# WORK INSTRUCTIONS
Every line of the data must appear again in the answer, exactly as written.

# EXCERPTED DATA
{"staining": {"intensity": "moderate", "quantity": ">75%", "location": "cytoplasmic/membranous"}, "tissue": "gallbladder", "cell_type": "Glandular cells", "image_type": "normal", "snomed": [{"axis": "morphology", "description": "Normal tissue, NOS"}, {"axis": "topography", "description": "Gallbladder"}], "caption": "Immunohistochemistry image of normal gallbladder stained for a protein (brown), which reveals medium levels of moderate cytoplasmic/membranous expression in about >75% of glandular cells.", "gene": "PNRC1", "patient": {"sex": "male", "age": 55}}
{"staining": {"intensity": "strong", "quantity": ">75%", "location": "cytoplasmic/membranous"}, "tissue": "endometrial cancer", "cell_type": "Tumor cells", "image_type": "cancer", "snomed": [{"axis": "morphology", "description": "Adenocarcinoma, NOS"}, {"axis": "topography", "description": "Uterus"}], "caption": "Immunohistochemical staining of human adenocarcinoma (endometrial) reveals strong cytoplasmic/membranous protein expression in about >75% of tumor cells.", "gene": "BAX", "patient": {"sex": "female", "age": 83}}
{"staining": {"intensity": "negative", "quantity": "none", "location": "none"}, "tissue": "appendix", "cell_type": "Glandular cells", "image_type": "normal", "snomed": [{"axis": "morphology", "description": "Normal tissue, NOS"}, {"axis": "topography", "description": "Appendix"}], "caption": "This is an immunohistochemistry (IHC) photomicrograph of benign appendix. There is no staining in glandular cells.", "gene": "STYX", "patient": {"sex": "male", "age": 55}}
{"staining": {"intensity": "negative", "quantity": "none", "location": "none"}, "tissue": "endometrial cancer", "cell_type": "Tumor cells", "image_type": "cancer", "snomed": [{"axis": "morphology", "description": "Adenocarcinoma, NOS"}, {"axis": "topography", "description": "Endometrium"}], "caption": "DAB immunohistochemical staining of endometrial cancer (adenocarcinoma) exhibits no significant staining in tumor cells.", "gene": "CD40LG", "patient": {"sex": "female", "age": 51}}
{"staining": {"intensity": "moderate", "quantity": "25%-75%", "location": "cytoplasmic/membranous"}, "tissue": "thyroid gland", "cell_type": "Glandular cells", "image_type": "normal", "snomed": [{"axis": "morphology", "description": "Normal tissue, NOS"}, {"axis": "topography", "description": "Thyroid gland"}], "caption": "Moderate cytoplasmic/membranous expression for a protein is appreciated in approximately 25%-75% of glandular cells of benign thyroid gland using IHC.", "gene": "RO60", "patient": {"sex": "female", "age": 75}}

# SOLUTION TO THIS EXERCISE
{"staining": {"intensity": "moderate", "quantity": ">75%", "location": "cytoplasmic/membranous"}, "tissue": "gallbladder", "cell_type": "Glandular cells", "image_type": "normal", "snomed": [{"axis": "morphology", "description": "Normal tissue, NOS"}, {"axis": "topography", "description": "Gallbladder"}], "caption": "Immunohistochemistry image of normal gallbladder stained for a protein (brown), which reveals medium levels of moderate cytoplasmic/membranous expression in about >75% of glandular cells.", "gene": "PNRC1", "patient": {"sex": "male", "age": 55}}
{"staining": {"intensity": "strong", "quantity": ">75%", "location": "cytoplasmic/membranous"}, "tissue": "endometrial cancer", "cell_type": "Tumor cells", "image_type": "cancer", "snomed": [{"axis": "morphology", "description": "Adenocarcinoma, NOS"}, {"axis": "topography", "description": "Uterus"}], "caption": "Immunohistochemical staining of human adenocarcinoma (endometrial) reveals strong cytoplasmic/membranous protein expression in about >75% of tumor cells.", "gene": "BAX", "patient": {"sex": "female", "age": 83}}
{"staining": {"intensity": "negative", "quantity": "none", "location": "none"}, "tissue": "appendix", "cell_type": "Glandular cells", "image_type": "normal", "snomed": [{"axis": "morphology", "description": "Normal tissue, NOS"}, {"axis": "topography", "description": "Appendix"}], "caption": "This is an immunohistochemistry (IHC) photomicrograph of benign appendix. There is no staining in glandular cells.", "gene": "STYX", "patient": {"sex": "male", "age": 55}}
{"staining": {"intensity": "negative", "quantity": "none", "location": "none"}, "tissue": "endometrial cancer", "cell_type": "Tumor cells", "image_type": "cancer", "snomed": [{"axis": "morphology", "description": "Adenocarcinoma, NOS"}, {"axis": "topography", "description": "Endometrium"}], "caption": "DAB immunohistochemical staining of endometrial cancer (adenocarcinoma) exhibits no significant staining in tumor cells.", "gene": "CD40LG", "patient": {"sex": "female", "age": 51}}
{"staining": {"intensity": "moderate", "quantity": "25%-75%", "location": "cytoplasmic/membranous"}, "tissue": "thyroid gland", "cell_type": "Glandular cells", "image_type": "normal", "snomed": [{"axis": "morphology", "description": "Normal tissue, NOS"}, {"axis": "topography", "description": "Thyroid gland"}], "caption": "Moderate cytoplasmic/membranous expression for a protein is appreciated in approximately 25%-75% of glandular cells of benign thyroid gland using IHC.", "gene": "RO60", "patient": {"sex": "female", "age": 75}}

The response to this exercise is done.